The mood is such that even a boost of a year-end S&P 500 target can have an almost begrudging feel to it. UBS lifted its outlook by 11% on Thursday to 1525 from 1375 but the commentary around the move was hardly gushing.
"While we're raising our year-end price target, we continue to believe that macro headwinds will hamper stock performance over the intermediate term," the firm said. "These include a coordinated global economic slowdown, weak earnings growth, potential negative side effects from unprecedented monetary easing, the fiscal cliff, uncertain election outcomes, the future of the Euro, and a burdensome regulatory environment. We believe the current market rally will continue until these issues grab headlines once again."

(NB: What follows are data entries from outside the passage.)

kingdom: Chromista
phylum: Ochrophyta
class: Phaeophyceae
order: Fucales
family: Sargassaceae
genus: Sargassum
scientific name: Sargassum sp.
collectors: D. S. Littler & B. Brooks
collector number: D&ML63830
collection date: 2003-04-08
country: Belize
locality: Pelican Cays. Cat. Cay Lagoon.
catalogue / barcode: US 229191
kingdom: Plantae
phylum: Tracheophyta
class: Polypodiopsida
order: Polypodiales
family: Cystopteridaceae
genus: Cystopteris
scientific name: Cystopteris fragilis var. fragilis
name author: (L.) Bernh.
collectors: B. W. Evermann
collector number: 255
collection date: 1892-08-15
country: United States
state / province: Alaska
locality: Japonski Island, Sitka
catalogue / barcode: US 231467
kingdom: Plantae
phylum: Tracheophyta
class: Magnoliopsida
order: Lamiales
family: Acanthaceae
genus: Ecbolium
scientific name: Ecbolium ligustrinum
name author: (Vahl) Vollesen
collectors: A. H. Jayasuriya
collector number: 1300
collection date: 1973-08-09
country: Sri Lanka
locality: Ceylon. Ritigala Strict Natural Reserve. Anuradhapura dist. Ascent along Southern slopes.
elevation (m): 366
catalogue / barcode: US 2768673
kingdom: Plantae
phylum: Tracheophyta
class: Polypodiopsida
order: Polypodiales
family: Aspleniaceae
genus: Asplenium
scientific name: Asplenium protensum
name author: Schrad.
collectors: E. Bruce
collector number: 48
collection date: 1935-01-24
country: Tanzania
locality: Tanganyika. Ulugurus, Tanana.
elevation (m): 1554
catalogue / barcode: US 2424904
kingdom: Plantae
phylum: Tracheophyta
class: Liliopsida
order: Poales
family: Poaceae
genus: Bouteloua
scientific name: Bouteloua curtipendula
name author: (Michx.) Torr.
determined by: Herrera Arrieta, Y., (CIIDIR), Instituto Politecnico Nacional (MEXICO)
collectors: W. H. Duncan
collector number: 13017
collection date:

UBS thinks ultimately this round of quantitative easing is likely to play out the same way as previous programs."While central bankers' actions to avoid financial catastrophe have been very successful, efforts to spur economic growth have been far less effective," the firm wrote. "Looking at the market's responses to the extension of QE1, QE2, and Operation Twist, it's clear that stocks respond for a period of time, before rolling over when macro concerns move to the forefront and fundamentals ultimately lag elevated expectations. This has resulted in a "risk on, risk off" trading environment, primarily driven by multiple expansion and contraction, rather than a sustained improvement in underlying fundamentals." In the near-term, UBS is expecting a rotation into "the most volatile and economically-sensitive stocks" with outperformance from "early-cycle cyclicals, such as Energy, Materials, Autos, Homebuilders, and Diversified Financials" while non-cyclicals like consumer staples, health care, telecom and utilities lag. The firm also made the argument that so much bond buying by central banks can potentially hamper economic growth by adding to the macro fears that have stunted job creation. "For companies, additional Fed stimulus undoubtedly lowers borrowing costs and provides a temporary boost to stock prices," the firm said. "However, we believe the primary culprit holding companies back from hiring and making long-term investments is tremendous uncertainty around a number of macro issues, including large fiscal imbalances, interest rates, inflation, commodity prices, currency values, tax rates, and regulation. Arguably, an unprecedented increase in the size of central bank balance sheets creates even more uncertainty around these issues."